Slaght’s Navy career has taken him back and forth between the East Coast to the West Coast. It began at Annapolis.

Born in Chicago, Slaght grew up in the city’s southern suburbs.

He participated in team sports during high school. The time on the playing field taught him the very definition of teamwork. That’s what the self-effacing Slaght recalls thinking before he entered the U.S. Naval Academy.

His experience as a plebe at Annapolis , where a midshipman cannot survive by himself and “you live or die based on your shipmates” , revised his definition of teamwork.

That experience also gave him friendships that have lasted through his 30th class reunion. What’s more, it gave him a message he preaches to his work force today.


Slaght’s Rules

Teamwork is Rule No. 3 in Slaght’s 11 “Rules of the Net,” which he introduced on the day he took command.

Rule No. 10 is “Have a passion for excellence,” which has a subsection that reads: “Hate bureaucracy (challenge rules or processes that slow execution or fail to add value).”

Slaght’s early Navy work was aboard ships. He served as combat information center officer aboard the frigate USS Garcia, operations officer aboard the frigate USS Edward McDonnell, engineer officer aboard the amphibious ship USS Tulare and executive officer aboard the guided missile cruiser USS Gridley, then based in San Diego.

Following that he commanded the Flint, an ammunition ship.

Slaght has held various posts at Spawar over the past 10 years, including those of chief engineer and program manager for the joint maritime communications system program office.

Spawar work eventually took Slaght and his wife, Susan, from their home in Virginia to San Diego. That happened in the mid-1990s, when Spawar headquarters moved as part of a Base Realignment and Closure round. Slaght’s mother eventually followed her son and daughter-in-law to San Diego.

“We like it here,” Slaght said. “We want to stay as long as we can.”

Martin, who has known Slaght professionally for 10 years, recalled rising in the Spawar organization with him. He said Slaght is not a typical “flag,” or admiral.
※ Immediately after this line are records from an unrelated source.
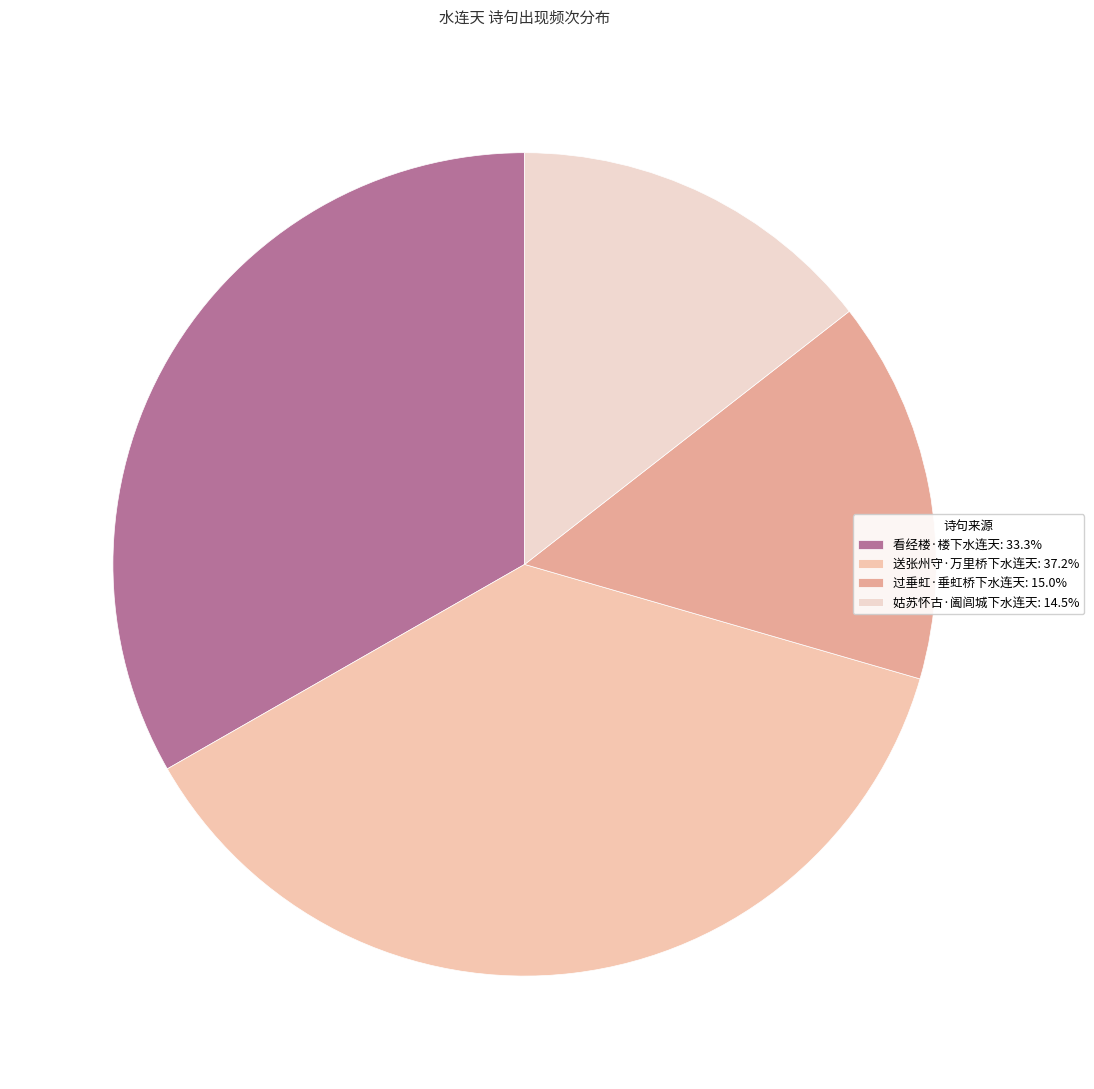

How many segments does this pie chart have?

4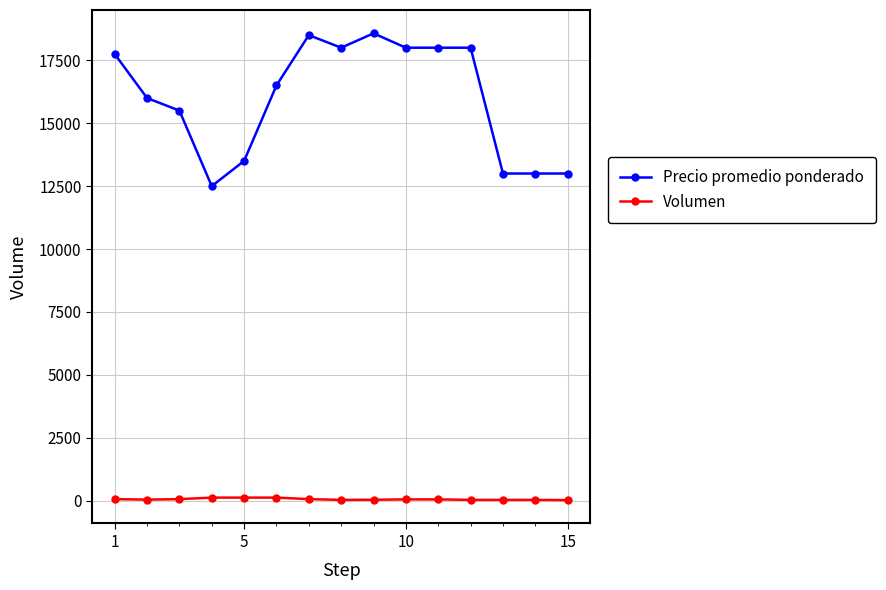

Is this an area chart (filled region under the line)?

No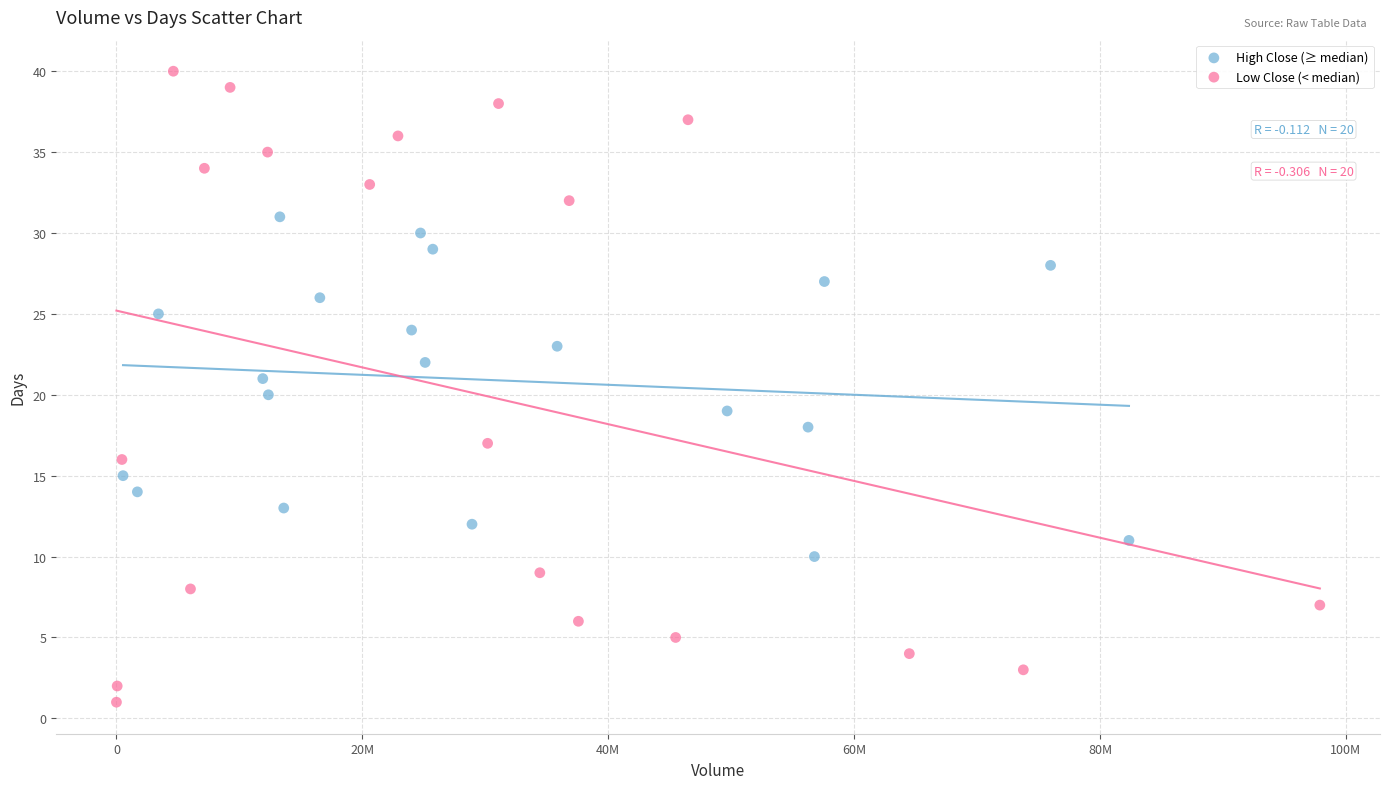

What are all the series names shown in the legend?

High Close (≥ median), Low Close (< median)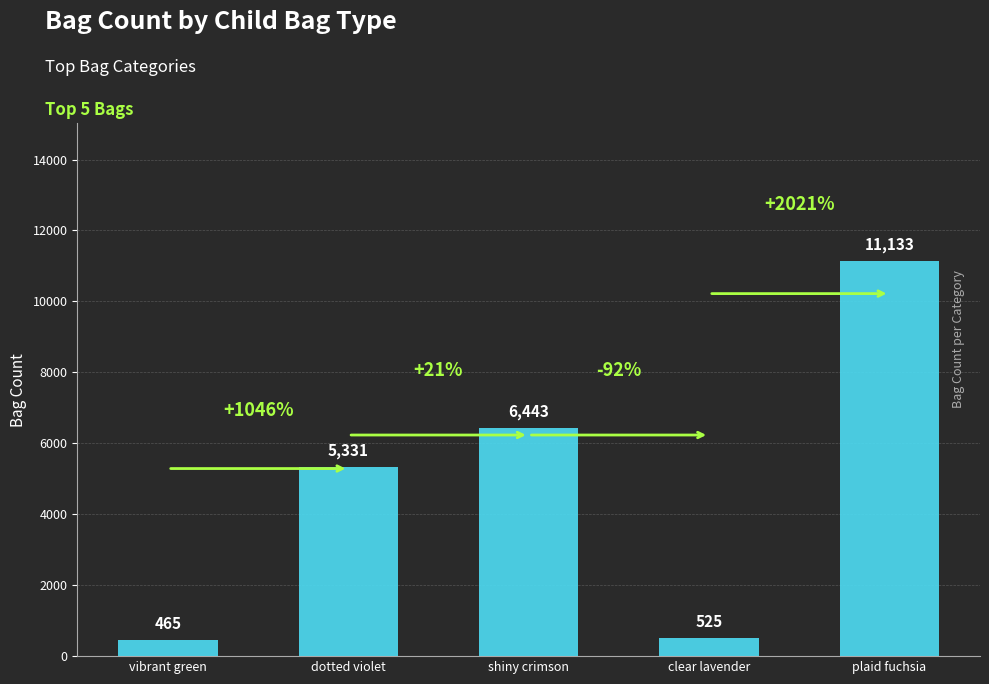

What value does the data have at vibrant green, to the nearest 50?

450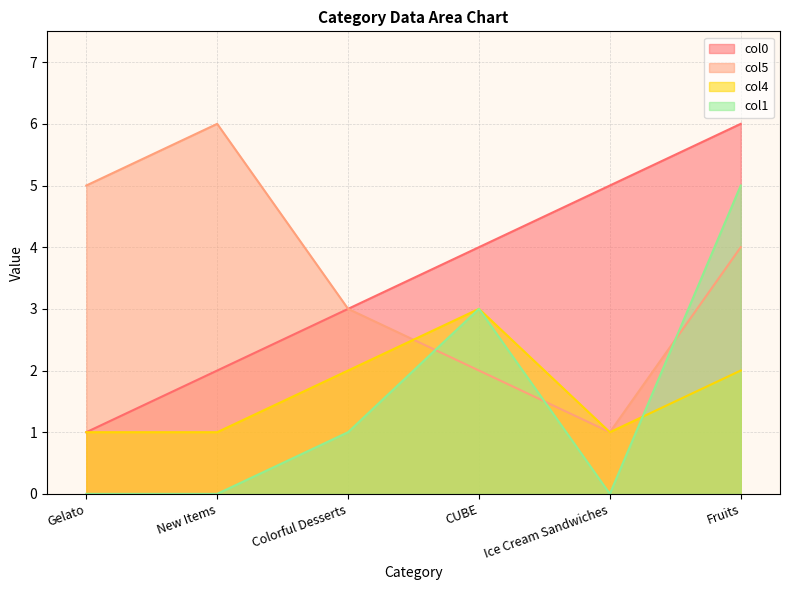

Rank the categories by col1 value from highest to lowest.

Fruits, CUBE, Colorful Desserts, Gelato, New Items, Ice Cream Sandwiches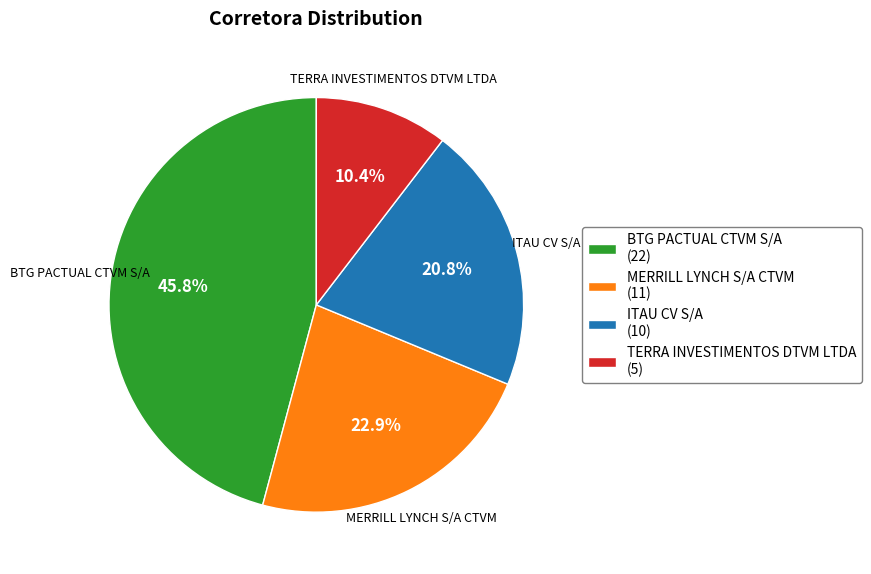

True or false: ITAU CV S/A accounts for 27% of the total.

False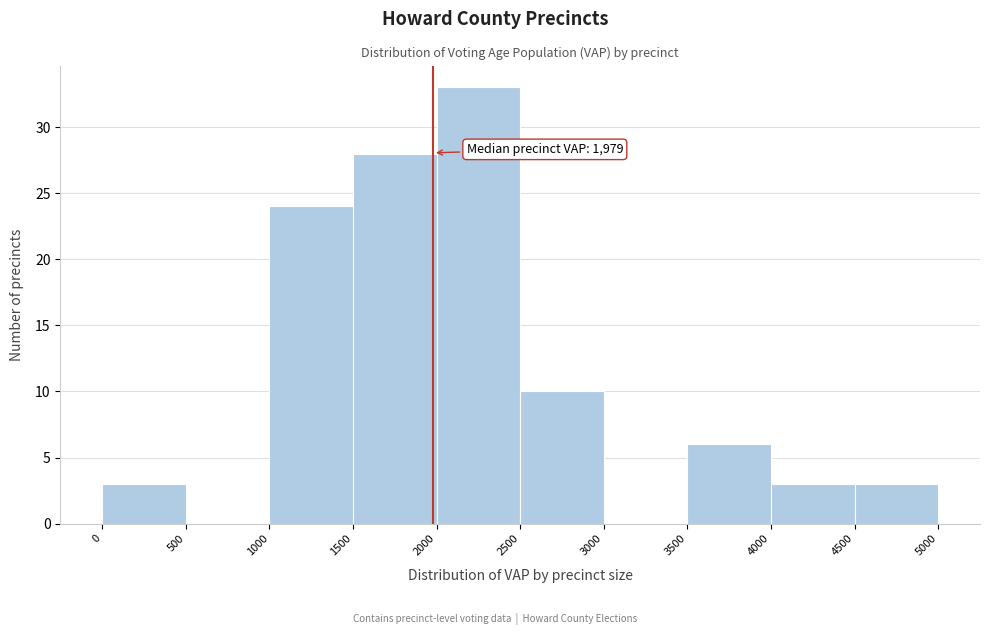

Over which range of the x-axis is the bar tallest?

2000 to 2500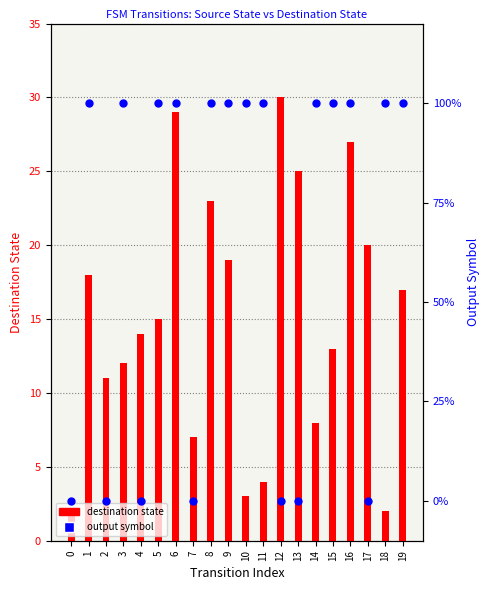

At how many categories does at least one series exceed 13?

11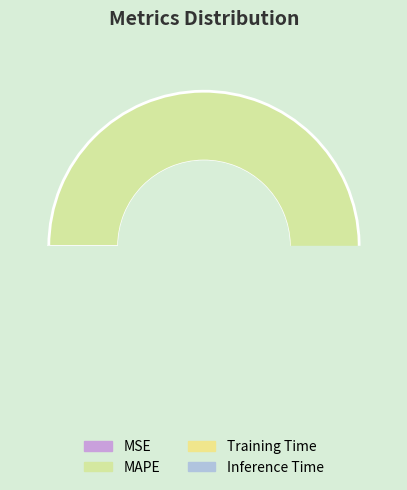

What is the largest slice in the pie chart?

MAPE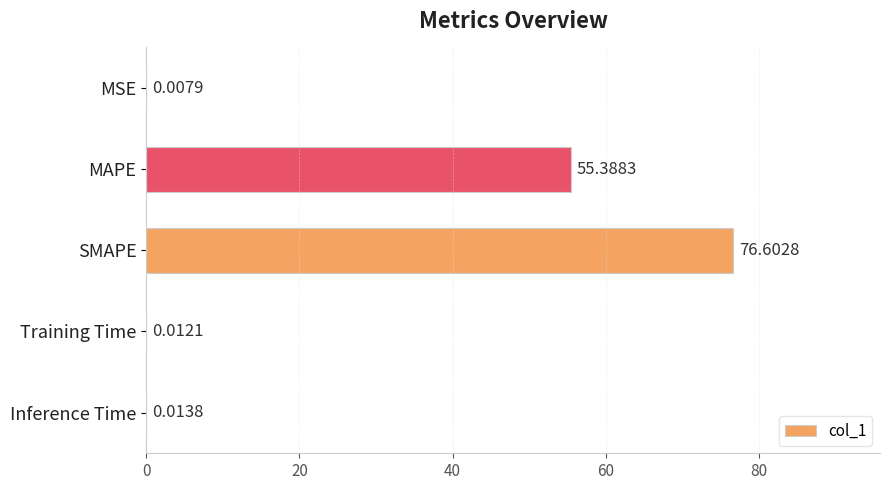

What is the greatest value displayed?

76.6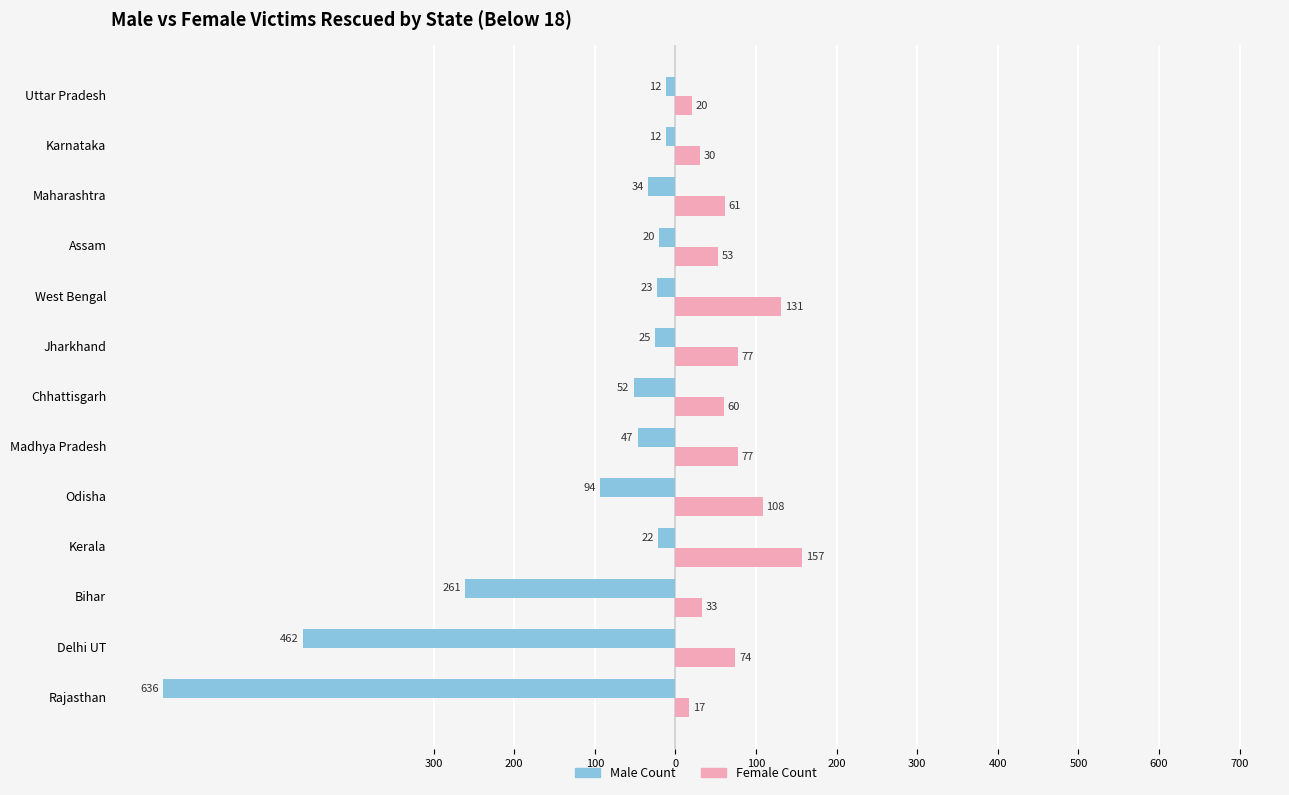

Reading right to left, what are all the values shown in this chart?

Male Count: -12	-12	-34	-20	-23	-25	-52	-47	-94	-22	-261	-462	-636
Female Count: 20	30	61	53	131	77	60	77	108	157	33	74	17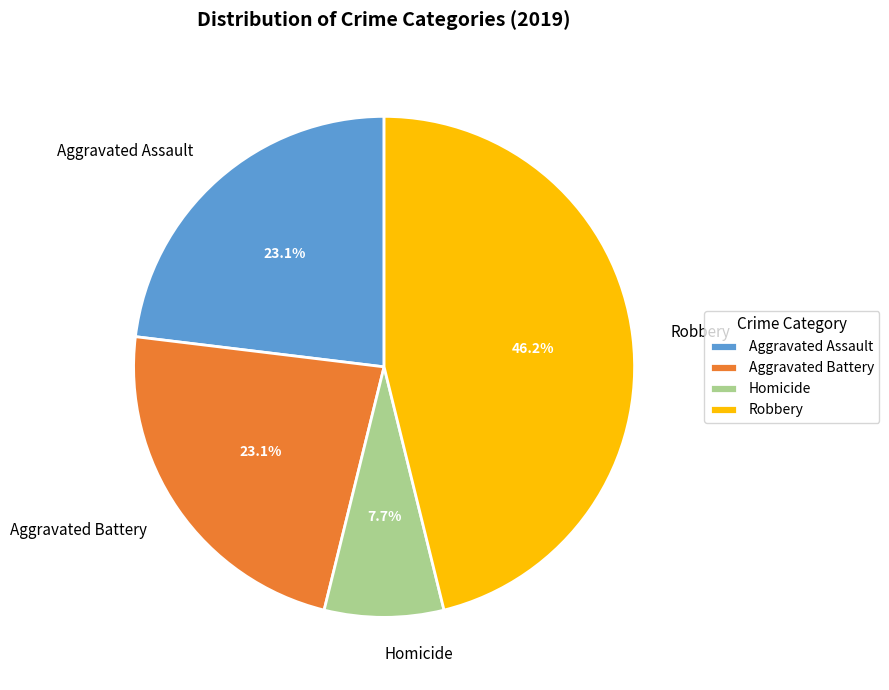

To the nearest percent, what is the average slice percentage?

25%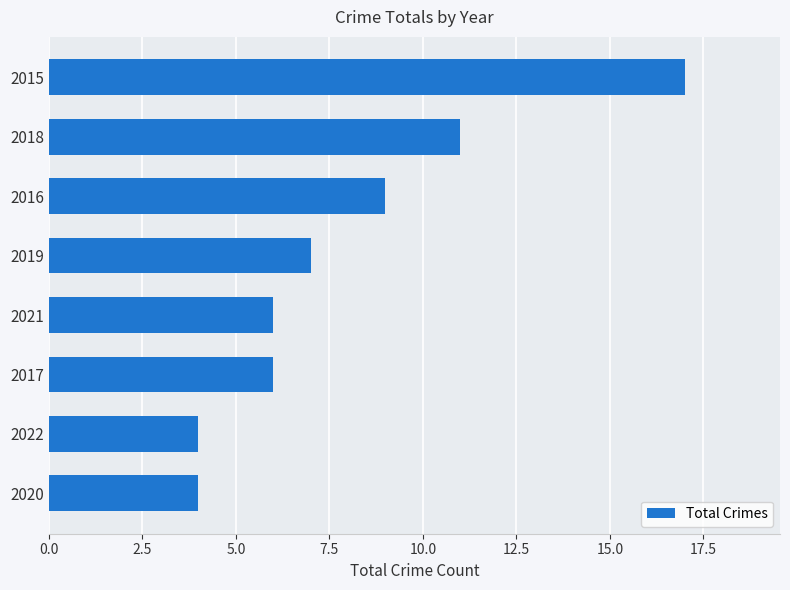

What is the ratio of the value at 2015 to the value at 2019?

2.4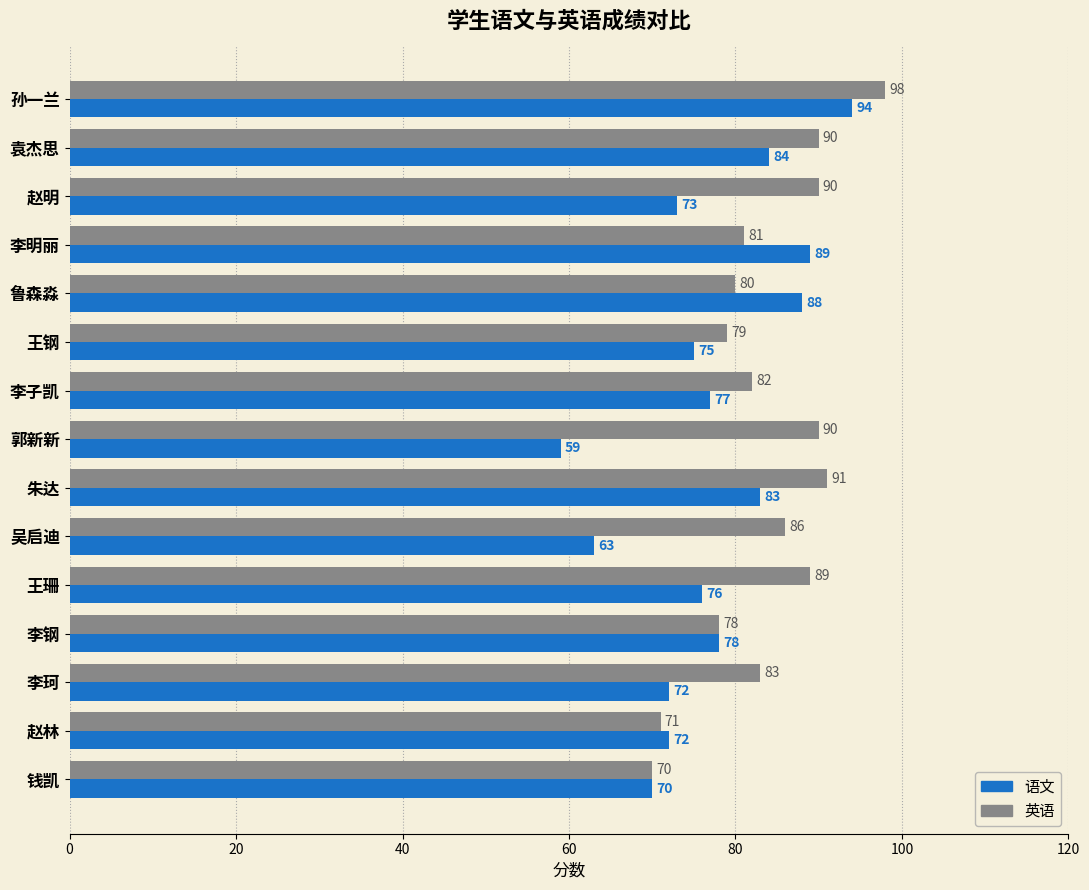

Where is 语文 nearest to the value 76?

王珊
“He’s very down to earth,” Martin said. “He would never ask anybody to do anything like get him a cup of coffee or drive him somewhere.” Slaght would probably not want to give up driving anyway. He owns a 1992 Porsche 911 and is a member of the Porsche Club. Martin, who has the parking space next to Slaght’s, said with a laugh that in the interest of appearance, he has offered to get a car cover for his Toyota.

The admiral is also fond of golf.

At work, Slaght has many of the worries that a civilian executive has, such as recruiting and retaining talent.

Some 90 percent of Spawar’s work force is civilian. And that work force is graying. Spawar is actually doing better than the Department of Defense as a whole. Overall, the department will see half of its staff become eligible to retire in five years. Spawar will see about 30 percent of its staff become eligible within the same period.


Personnel Issues

Nevertheless, Spawar will have to face that challenge by competing with other high-tech businesses for talent.

Slaght also knows he will have to recruit workers from a generation that views three years as a long time to stay with one employer.

Though Spawar cannot pay its employees as much as the private sector, Slaght says, it can provide other enticements: like work hours with enough time off for family or personal pursuits.

Spawar’s core business, procuring military electronics, has challenges all its own. There are budget headaches. There is the tendency for computers to advance faster than the processes that put them in place.

There are the times when the contractor designs one thing and the end user needs another. Neither knows what the other is thinking, which would make some direct give-and-take between a software writer and a sailor very useful.

“Boy, it would be neat if it would do that.” Slaght says the phrase in the voice of an enlisted man.

And he says it in a way that makes that conversation sound just as valuable as the fattest satellite data link, or the fastest computer in the Spawar inventory.